Youth Engagement in ProgramsEffective youth programming involves a supportive environment; an orientation toward positive outcomes; and program activities that involve multiple learning styles and are hands-on, experiential, relevant, and challenging. There are several core strategies to enhance young people's meaningful engagement in programming. Whether it is a sports, after-school, or prevention program, young people can make authentic contributions by being involved in program planning, implementation, and evaluation/reflection.

Planning

Invite young people to provide ideas for program activities and events, offer suggestions for recruitment and outreach, or map out new topic areas.

Interactive Planning Activity: Backwards Planning

Young people define the desired outcome of the project and start planning all the necessary steps by working backwards from the goal or outcome.
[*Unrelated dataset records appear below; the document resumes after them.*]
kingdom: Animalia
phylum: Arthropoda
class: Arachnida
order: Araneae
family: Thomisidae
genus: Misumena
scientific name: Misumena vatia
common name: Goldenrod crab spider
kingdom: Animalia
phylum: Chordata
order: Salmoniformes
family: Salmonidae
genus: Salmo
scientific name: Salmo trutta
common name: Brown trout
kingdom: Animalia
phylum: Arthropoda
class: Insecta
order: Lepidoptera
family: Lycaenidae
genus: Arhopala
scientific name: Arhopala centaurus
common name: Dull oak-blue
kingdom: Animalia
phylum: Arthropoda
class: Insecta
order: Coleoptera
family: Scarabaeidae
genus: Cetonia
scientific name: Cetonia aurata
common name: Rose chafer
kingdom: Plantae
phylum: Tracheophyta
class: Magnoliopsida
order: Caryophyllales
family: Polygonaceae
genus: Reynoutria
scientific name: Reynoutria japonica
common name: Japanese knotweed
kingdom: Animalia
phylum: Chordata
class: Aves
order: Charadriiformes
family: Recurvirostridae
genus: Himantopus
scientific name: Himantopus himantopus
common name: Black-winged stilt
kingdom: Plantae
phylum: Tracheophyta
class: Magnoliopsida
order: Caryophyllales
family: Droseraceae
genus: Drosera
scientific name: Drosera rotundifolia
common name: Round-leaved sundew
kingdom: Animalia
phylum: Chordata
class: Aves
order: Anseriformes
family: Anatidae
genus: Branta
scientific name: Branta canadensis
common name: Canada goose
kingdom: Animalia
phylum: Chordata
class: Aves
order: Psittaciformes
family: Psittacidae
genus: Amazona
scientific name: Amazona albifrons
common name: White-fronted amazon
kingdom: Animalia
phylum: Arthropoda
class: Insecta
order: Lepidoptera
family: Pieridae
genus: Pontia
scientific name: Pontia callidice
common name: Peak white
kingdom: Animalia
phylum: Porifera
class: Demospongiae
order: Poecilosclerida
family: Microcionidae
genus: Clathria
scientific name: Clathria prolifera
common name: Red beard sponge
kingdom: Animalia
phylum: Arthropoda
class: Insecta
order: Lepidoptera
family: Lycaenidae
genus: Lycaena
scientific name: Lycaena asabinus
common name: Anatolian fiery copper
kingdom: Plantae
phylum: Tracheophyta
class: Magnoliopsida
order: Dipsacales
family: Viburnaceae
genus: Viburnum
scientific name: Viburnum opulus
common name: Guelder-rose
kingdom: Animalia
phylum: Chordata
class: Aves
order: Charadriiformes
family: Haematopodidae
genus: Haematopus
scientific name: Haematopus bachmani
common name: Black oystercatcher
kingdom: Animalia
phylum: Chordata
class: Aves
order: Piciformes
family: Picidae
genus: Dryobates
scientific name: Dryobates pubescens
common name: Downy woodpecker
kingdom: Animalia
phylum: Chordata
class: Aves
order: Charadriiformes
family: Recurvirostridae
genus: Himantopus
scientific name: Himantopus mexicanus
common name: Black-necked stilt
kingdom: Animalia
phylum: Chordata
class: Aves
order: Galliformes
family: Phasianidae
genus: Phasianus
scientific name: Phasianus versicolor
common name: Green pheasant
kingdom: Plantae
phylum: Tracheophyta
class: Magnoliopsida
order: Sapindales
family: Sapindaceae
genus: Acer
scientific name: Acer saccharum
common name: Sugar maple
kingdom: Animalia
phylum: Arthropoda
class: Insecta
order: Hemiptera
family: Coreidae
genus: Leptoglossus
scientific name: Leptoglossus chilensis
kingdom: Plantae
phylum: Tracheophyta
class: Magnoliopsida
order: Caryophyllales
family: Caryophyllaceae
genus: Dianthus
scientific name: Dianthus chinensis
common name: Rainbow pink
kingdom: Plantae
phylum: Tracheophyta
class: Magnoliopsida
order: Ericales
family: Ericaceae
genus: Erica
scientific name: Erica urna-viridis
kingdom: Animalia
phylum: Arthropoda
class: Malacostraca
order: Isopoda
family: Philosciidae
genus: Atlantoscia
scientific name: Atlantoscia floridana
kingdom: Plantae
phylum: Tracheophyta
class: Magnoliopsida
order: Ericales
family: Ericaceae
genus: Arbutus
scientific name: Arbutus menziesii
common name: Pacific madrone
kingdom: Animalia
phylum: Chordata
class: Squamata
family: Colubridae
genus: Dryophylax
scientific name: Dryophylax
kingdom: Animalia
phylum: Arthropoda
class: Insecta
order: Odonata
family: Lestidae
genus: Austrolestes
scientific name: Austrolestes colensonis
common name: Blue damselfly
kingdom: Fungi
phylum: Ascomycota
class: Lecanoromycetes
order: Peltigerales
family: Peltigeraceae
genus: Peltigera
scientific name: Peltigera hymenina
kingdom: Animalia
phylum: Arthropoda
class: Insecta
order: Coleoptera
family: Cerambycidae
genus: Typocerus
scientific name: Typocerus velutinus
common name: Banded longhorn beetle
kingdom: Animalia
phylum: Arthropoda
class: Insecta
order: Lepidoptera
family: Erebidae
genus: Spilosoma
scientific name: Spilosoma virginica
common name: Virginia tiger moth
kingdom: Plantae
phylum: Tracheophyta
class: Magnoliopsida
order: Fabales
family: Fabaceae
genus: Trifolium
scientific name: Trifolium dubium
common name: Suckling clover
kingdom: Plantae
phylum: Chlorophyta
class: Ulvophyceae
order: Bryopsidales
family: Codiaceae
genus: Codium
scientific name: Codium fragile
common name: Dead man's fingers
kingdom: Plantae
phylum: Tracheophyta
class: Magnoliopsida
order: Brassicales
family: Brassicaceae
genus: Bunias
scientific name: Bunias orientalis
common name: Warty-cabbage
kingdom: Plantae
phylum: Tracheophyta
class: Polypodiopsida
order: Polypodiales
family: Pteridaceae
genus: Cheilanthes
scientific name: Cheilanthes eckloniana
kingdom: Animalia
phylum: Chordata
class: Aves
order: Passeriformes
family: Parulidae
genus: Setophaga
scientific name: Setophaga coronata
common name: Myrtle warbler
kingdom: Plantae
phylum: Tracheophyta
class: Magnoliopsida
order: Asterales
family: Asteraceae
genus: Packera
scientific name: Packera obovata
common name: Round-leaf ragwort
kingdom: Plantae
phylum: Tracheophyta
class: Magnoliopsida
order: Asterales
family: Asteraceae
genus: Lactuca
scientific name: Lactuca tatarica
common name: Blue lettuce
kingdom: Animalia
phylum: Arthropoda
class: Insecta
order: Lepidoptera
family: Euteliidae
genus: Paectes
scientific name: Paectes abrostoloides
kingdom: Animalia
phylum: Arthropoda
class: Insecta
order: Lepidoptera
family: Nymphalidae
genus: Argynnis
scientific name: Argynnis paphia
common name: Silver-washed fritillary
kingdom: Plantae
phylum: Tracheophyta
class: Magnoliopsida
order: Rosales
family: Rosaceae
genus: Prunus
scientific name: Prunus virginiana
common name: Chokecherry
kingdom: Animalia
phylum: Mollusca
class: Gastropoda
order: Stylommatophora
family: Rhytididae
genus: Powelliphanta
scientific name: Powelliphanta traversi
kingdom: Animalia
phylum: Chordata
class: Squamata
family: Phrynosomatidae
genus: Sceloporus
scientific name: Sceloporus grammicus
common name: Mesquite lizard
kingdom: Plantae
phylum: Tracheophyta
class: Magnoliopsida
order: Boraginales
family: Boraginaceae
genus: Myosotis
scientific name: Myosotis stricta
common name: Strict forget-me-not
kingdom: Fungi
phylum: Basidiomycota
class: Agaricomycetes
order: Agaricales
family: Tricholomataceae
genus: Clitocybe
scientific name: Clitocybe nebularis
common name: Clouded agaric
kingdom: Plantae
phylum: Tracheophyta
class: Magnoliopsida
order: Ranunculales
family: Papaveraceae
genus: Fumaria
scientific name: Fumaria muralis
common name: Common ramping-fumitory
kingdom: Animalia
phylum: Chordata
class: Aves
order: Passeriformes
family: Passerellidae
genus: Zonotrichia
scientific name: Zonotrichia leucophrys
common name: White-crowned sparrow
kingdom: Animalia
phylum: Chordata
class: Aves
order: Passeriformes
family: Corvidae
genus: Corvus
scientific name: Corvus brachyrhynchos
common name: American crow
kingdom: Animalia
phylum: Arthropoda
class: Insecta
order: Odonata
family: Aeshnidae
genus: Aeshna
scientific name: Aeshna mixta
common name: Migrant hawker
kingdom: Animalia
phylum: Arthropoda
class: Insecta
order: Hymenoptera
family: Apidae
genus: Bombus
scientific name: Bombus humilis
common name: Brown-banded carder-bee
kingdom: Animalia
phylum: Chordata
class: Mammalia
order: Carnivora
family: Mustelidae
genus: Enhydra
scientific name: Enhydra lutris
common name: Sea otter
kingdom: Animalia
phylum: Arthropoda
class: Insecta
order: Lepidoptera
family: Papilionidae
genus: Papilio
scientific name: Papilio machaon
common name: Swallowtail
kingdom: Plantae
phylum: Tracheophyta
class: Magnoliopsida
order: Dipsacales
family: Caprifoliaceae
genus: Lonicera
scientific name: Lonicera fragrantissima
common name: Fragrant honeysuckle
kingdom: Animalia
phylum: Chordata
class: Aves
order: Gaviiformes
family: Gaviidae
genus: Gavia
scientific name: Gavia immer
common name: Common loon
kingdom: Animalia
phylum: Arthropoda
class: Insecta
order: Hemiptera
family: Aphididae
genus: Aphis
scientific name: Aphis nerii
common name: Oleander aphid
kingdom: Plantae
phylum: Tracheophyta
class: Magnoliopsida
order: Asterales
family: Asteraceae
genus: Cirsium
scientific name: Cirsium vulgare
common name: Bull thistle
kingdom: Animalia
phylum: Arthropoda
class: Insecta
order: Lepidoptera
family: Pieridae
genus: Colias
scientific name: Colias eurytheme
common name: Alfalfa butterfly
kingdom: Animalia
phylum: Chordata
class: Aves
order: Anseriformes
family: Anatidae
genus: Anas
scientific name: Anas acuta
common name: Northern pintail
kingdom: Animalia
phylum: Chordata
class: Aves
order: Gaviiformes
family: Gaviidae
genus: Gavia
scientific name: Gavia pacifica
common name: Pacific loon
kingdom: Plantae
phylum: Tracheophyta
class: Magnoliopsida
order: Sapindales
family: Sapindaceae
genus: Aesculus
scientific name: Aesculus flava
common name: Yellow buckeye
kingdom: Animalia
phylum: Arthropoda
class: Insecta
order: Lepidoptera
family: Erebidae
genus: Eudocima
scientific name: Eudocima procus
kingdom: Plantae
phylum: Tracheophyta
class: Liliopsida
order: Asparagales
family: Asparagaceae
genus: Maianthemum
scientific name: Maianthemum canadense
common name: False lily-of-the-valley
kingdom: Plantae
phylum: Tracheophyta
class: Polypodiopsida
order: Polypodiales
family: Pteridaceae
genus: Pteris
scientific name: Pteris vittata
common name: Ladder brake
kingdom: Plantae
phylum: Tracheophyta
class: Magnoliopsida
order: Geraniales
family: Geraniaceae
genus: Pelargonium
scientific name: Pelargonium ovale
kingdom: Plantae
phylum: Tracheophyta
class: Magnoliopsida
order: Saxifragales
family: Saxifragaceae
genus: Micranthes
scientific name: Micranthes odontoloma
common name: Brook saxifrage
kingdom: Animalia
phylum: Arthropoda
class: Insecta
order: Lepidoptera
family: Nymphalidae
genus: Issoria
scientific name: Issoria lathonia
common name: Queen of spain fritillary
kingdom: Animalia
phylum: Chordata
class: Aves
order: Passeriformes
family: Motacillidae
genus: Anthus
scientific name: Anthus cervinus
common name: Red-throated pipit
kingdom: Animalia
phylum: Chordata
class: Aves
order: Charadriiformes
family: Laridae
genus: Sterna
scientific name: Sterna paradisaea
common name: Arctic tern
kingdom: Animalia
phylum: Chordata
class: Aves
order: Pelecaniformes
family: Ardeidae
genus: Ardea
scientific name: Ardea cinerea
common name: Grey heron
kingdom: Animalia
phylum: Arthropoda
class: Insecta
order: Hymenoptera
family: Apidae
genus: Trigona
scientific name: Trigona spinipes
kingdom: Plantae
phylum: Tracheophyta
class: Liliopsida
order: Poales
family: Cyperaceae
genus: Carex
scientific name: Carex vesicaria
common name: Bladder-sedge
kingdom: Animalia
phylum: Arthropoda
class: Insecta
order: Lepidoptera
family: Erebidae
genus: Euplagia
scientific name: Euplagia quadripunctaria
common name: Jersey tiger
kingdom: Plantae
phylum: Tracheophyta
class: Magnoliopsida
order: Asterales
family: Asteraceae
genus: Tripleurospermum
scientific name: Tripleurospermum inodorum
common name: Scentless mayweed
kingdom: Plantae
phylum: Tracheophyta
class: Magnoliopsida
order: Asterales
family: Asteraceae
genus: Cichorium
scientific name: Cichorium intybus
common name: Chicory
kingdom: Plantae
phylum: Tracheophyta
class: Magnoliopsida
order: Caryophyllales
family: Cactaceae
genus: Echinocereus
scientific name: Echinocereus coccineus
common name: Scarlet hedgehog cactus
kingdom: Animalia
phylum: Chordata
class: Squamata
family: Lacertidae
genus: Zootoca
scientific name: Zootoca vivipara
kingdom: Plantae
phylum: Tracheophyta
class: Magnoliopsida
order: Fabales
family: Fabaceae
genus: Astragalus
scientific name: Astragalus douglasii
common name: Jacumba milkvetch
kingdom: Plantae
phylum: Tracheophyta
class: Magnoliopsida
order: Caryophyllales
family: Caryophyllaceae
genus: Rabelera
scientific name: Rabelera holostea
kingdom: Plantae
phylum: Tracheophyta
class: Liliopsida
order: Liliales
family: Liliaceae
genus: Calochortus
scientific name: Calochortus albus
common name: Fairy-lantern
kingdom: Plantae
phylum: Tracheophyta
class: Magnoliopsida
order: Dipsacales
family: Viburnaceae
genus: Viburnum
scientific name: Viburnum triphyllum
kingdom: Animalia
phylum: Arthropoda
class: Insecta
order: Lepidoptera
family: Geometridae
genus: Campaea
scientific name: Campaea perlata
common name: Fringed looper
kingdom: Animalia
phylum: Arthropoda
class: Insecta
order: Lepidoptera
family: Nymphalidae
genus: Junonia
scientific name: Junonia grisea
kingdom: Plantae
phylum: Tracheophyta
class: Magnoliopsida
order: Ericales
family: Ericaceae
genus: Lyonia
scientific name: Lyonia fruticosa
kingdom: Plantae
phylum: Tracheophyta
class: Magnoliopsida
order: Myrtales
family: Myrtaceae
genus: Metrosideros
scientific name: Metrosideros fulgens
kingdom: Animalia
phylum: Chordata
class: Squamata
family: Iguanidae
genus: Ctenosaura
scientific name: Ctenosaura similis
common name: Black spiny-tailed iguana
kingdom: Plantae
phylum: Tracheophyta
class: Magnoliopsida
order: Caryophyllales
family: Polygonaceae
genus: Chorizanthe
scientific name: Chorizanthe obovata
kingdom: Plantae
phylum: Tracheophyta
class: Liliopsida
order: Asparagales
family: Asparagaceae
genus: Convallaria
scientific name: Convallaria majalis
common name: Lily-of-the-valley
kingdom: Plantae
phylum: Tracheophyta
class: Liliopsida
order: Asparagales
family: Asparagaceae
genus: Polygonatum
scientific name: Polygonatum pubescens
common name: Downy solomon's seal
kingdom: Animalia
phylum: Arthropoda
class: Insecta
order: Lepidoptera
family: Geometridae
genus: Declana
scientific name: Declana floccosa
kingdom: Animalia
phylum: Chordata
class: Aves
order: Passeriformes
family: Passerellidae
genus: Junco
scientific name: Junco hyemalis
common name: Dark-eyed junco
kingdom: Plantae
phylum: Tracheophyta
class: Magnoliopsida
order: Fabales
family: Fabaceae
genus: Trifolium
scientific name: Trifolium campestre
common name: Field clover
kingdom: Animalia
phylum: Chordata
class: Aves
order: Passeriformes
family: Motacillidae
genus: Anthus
They can use sticky notes or other colored paper, or they can use a sticky wall and paper. As they generate action steps, they can discuss the order and rearrange steps if necessary.

Implementing

Give young people concrete roles and responsibilities during programming, such as group leader, facilitator or co-facilitator of a program activity, manager of logistics (prepare material, set up, refreshments, etc.), or project leader and organizer.

Program responsibilities and roles that a young person could carry out include these examples:

  • Community/neighborhood events
  • Mentoring of younger youth
  • Peer education
  • Manager of a youth-run café or teen center
  • Leader/captain of a sports team

Evaluating/Reflecting

Engage young people in reflecting on the program or program activities through focus groups, surveys, interviews, or speak-outs. To ensure that input from young people is solicited regularly, institutionalize the practice by forming youth advisory groups or developing youth as evaluators.

Interactive Evaluation or Reflection Activity: Interviews

Young people can interview each other about a group experience or a completed project. It is best to start this activity by brainstorming the interview questions as a group. Put young people into teams and have them interview each other. After a few minutes they can report back to the larger group about their findings. To make it more interesting, they can use cell phones or flip cameras to record the interview.